West Virginia and Maryland residents woke up to mysterious white dust falling from the sky, coating their cars and fueling conspiracy theories. Social media was flooded with photos and videos of the peculiar particles, leaving residents to speculate about its origin. Sherry Miller of Inwood, West Virginia, was confused when she saw something unusual in her driveway. It was too warm for it to be snowing. She described it as looking like ash and asked her husband if it was from the wood stove, but he said it was all over Berkeley County.
Some residents questioned whether the strange dust was related to Ohio’s Feb. 3 toxic train derailment. However, environmental officials quickly shot down rumors, saying that there was no indication it was related to the derailment. The West Virginia Department of Environmental Protection collected samples of the fallen dust to have them analyzed over the weekend. On Monday, the department eased concerns and had determined that the mysterious dust was predominantly pollen, with trace amounts of mineral matter.

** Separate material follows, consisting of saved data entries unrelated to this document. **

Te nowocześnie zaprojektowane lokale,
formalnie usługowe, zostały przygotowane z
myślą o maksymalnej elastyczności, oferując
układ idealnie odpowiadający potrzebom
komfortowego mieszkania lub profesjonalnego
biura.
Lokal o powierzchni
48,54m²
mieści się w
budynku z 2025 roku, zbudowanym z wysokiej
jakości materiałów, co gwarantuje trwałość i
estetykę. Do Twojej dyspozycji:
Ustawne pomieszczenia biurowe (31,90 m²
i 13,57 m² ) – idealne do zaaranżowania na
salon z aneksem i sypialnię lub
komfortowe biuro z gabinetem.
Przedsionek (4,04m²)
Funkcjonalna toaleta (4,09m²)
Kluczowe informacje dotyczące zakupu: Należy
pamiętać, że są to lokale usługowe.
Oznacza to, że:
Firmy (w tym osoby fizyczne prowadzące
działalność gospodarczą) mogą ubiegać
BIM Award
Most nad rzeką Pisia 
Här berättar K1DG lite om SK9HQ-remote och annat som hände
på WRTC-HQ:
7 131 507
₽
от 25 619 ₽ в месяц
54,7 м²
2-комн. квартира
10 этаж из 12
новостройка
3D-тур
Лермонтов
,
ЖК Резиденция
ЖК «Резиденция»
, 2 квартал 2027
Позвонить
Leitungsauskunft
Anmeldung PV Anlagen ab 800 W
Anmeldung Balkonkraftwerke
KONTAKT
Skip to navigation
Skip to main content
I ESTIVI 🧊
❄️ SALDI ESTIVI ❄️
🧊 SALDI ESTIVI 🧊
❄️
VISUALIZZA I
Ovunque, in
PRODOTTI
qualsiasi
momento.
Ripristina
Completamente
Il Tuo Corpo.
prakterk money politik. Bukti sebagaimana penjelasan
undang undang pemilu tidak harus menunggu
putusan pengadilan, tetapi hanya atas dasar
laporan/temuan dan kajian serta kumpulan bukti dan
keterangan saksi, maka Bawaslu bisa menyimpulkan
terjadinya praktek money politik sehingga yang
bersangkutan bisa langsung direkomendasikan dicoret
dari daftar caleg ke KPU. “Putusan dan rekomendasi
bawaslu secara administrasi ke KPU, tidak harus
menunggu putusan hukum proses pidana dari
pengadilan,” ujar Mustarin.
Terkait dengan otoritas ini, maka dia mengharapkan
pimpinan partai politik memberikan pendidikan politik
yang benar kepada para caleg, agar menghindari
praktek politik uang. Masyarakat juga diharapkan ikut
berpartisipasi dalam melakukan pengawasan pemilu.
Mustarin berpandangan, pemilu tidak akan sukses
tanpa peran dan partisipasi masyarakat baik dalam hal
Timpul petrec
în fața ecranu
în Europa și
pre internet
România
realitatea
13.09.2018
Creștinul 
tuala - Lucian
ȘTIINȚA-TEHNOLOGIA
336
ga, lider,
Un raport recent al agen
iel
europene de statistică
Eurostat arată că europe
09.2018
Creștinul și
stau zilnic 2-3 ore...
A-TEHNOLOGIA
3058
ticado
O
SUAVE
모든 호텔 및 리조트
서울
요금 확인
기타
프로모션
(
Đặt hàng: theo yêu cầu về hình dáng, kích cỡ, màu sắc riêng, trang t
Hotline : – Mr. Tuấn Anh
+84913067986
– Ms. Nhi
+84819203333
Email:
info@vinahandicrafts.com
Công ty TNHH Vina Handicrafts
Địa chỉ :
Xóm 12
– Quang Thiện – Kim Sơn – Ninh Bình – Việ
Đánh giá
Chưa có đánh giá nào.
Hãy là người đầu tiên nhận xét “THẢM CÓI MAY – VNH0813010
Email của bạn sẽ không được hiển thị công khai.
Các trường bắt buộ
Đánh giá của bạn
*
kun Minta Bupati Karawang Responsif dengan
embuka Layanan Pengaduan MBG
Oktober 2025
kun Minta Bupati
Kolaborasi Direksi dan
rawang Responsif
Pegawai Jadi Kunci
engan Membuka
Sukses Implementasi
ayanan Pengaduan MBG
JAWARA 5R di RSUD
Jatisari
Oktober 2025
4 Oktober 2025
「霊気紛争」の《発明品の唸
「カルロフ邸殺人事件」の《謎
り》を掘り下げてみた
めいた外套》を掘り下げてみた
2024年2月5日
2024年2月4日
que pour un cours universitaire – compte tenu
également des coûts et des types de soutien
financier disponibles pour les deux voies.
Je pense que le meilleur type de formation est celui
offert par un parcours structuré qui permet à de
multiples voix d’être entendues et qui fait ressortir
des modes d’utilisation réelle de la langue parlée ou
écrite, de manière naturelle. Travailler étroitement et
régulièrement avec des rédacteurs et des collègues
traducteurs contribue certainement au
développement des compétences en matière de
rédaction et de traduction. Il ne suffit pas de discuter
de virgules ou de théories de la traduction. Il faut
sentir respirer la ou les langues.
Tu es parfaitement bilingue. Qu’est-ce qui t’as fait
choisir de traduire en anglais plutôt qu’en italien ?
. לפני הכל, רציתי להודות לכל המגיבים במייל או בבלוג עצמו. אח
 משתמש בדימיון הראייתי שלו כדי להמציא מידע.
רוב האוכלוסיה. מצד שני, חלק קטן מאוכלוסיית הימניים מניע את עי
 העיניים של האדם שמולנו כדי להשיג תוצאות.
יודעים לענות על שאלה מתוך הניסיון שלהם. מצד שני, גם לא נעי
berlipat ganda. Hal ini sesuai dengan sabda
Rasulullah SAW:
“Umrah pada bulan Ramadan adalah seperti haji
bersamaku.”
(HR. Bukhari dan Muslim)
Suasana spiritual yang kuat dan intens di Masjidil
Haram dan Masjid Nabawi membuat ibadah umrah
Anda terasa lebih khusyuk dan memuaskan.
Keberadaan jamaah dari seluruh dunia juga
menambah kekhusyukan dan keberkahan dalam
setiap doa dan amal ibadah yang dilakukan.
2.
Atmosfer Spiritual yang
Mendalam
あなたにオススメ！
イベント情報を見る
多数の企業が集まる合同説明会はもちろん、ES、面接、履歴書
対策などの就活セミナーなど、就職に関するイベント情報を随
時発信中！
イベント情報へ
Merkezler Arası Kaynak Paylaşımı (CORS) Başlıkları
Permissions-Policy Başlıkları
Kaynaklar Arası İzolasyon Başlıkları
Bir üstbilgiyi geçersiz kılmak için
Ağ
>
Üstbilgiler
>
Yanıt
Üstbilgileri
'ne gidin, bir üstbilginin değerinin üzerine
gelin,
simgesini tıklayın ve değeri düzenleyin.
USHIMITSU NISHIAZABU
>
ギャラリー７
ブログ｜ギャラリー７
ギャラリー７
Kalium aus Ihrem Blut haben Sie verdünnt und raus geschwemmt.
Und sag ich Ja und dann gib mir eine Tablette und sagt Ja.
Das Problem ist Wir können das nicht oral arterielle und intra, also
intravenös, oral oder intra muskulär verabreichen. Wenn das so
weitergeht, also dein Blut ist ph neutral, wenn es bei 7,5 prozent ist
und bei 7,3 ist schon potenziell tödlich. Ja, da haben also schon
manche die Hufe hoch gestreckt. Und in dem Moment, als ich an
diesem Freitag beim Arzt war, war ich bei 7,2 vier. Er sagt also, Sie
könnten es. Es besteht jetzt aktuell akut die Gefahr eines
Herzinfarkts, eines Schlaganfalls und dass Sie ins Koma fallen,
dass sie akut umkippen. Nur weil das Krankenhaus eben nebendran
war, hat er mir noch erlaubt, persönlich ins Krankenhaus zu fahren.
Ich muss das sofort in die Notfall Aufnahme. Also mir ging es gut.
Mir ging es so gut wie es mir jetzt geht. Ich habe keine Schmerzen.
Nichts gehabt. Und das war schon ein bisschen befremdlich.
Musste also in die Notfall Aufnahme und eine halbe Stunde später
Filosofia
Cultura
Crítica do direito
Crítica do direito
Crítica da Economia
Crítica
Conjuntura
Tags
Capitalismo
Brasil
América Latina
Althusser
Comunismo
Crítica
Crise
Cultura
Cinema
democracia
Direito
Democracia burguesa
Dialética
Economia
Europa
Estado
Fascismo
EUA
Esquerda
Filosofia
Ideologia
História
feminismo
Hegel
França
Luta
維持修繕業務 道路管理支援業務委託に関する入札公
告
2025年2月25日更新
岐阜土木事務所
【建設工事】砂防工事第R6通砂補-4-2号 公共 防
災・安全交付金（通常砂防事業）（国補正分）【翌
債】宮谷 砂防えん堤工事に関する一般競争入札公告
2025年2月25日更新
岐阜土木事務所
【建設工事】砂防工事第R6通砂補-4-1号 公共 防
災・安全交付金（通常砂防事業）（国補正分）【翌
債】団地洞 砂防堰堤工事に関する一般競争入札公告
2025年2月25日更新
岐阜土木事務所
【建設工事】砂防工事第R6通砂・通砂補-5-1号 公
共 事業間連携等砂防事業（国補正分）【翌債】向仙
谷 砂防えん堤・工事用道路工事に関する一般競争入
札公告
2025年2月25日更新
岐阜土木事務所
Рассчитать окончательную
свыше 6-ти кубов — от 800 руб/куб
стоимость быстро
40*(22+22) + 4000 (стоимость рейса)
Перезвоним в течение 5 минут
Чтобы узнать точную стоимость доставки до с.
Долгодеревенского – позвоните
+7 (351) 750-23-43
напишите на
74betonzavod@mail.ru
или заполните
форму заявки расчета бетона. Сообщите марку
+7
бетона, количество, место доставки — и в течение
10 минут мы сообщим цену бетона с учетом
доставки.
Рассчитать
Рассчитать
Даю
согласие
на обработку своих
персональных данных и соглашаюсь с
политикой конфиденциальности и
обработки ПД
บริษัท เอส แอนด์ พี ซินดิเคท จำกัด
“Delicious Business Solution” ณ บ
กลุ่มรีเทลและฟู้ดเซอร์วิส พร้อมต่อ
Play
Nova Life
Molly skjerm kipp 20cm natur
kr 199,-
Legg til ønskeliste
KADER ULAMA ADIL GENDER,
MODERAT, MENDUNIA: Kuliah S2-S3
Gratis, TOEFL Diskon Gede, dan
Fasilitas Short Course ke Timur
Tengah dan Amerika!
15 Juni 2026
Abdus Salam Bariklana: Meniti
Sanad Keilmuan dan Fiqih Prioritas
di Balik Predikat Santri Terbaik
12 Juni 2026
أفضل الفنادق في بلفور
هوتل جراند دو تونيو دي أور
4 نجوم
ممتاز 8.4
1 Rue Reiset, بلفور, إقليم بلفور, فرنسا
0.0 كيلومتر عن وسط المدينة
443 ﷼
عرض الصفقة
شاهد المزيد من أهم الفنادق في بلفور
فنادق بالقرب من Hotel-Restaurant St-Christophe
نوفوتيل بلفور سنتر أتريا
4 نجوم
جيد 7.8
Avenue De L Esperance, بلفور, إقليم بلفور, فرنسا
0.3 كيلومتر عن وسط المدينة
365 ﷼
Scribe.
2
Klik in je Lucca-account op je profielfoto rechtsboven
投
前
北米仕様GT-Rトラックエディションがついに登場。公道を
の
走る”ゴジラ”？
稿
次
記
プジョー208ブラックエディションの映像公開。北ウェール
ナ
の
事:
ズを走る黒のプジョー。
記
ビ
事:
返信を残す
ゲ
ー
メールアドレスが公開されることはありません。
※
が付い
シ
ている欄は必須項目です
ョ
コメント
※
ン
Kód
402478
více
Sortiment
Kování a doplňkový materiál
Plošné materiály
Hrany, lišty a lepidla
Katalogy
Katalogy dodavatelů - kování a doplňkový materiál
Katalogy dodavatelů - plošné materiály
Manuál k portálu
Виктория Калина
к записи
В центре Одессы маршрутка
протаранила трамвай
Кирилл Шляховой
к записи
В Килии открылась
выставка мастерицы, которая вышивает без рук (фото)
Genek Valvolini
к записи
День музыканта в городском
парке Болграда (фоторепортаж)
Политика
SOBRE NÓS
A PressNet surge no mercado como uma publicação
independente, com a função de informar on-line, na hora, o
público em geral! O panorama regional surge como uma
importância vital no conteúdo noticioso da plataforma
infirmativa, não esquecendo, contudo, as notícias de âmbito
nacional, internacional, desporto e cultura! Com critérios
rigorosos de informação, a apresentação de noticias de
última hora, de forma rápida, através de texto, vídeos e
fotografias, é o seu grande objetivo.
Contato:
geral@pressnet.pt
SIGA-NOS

The samples were investigated by West Virginia University’s Department of Geology and Geography and the university’s Shared Research Facility. Samples were also taken to the West Virginia Geological and Economic Survey to determine whether the dust was from a recent dust storm in Texas and New Mexico that travelled east through Ohio, Michigan, and Kentucky on Thursday. According to some meteorologists tracking blowing dust in New Mexico, Texas, and Oklahoma, the layer of dust moved from the Great Plains to West Virginia. It picked up the dust on the storm’s backside and dragged it across the country. The dust remained elevated in the atmosphere as the storm remained strong.